Feb 4, 2007

Completion

"If a painting is not complete, its true expression will never come to bear. A symphony, if it is not complete, will not express what the musician wanted to express," says Prem Rawat, who is known in many countries as Maharaji. "Here's a very simple question—what makes a human being complete?"

Maharaji has been talking about the universal human need for completion, for fulfillment, all his life. Since his early teens he's devoted most of each year to speaking to large audiences around the world about the possibility of satisfying that need, and offering his help in doing so.
"Fulfillment is not a joke," he says. "Look around in this vast world. That's what people are trying to find. For centuries, some people had a dream of flying. Now that dream has been fulfilled, and it's getting to the point where the skies are getting too crowded.

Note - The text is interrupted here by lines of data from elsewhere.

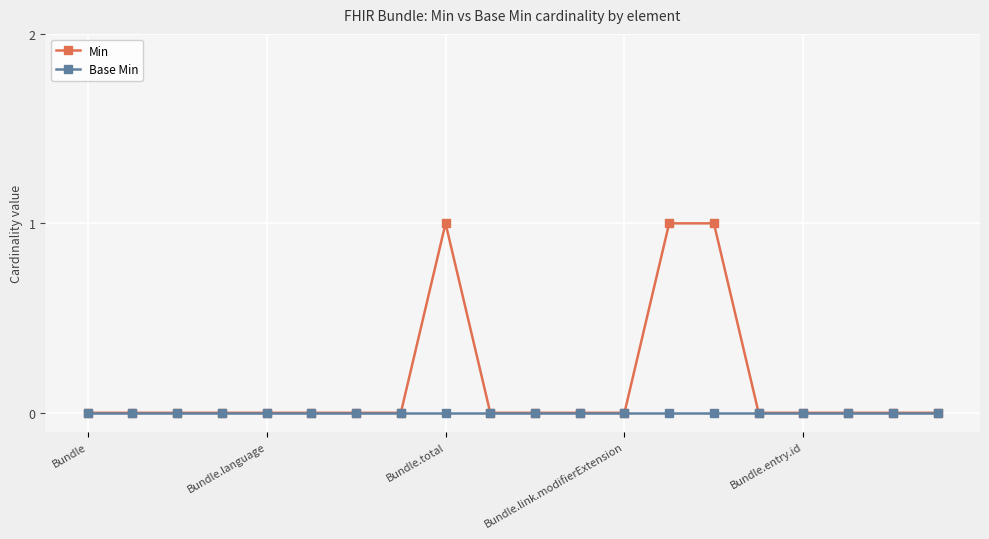

Which series has the largest total across all categories?

Min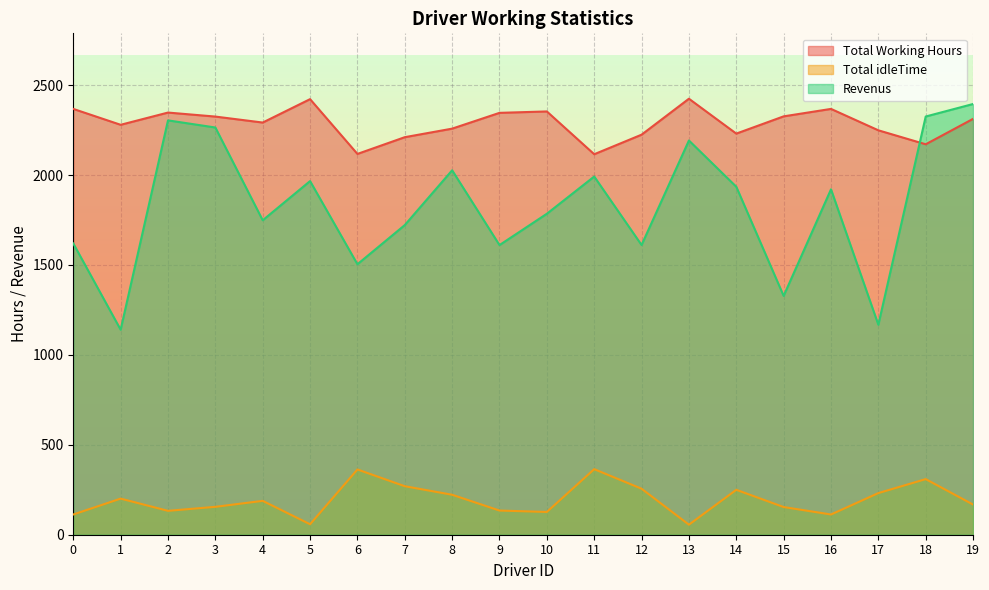

In Revenus, how many points are higher than both neighbors (excluding endpoints)?

6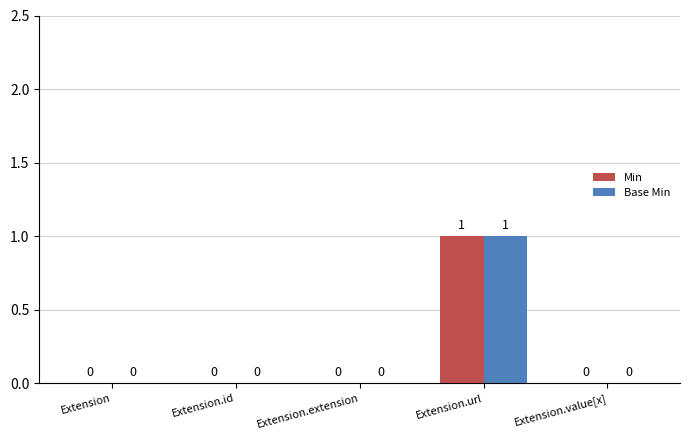

At which category is the sum across all series the highest?

Extension.url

"There's one dream that goes much further than the dream of flight. That is the dream of having peace on the face of this earth." The peace that Maharaji talks about is not something brought about by treaty, he says, but a feeling within every human heart. It's the dream of "those who have studied the passion of the heart and come to the conclusion that peace is necessary in their lives because they want to be complete, not incomplete. They want to accept the gift of being alive in its entirety, not in little bits and pieces."

The need for peace, he says, "needs acknowledgment—and most importantly, it needs to be fulfilled. We need to turn within ourselves to find peace. Because until this dream is fulfilled, it doesn't matter what else happens: Something will not be complete."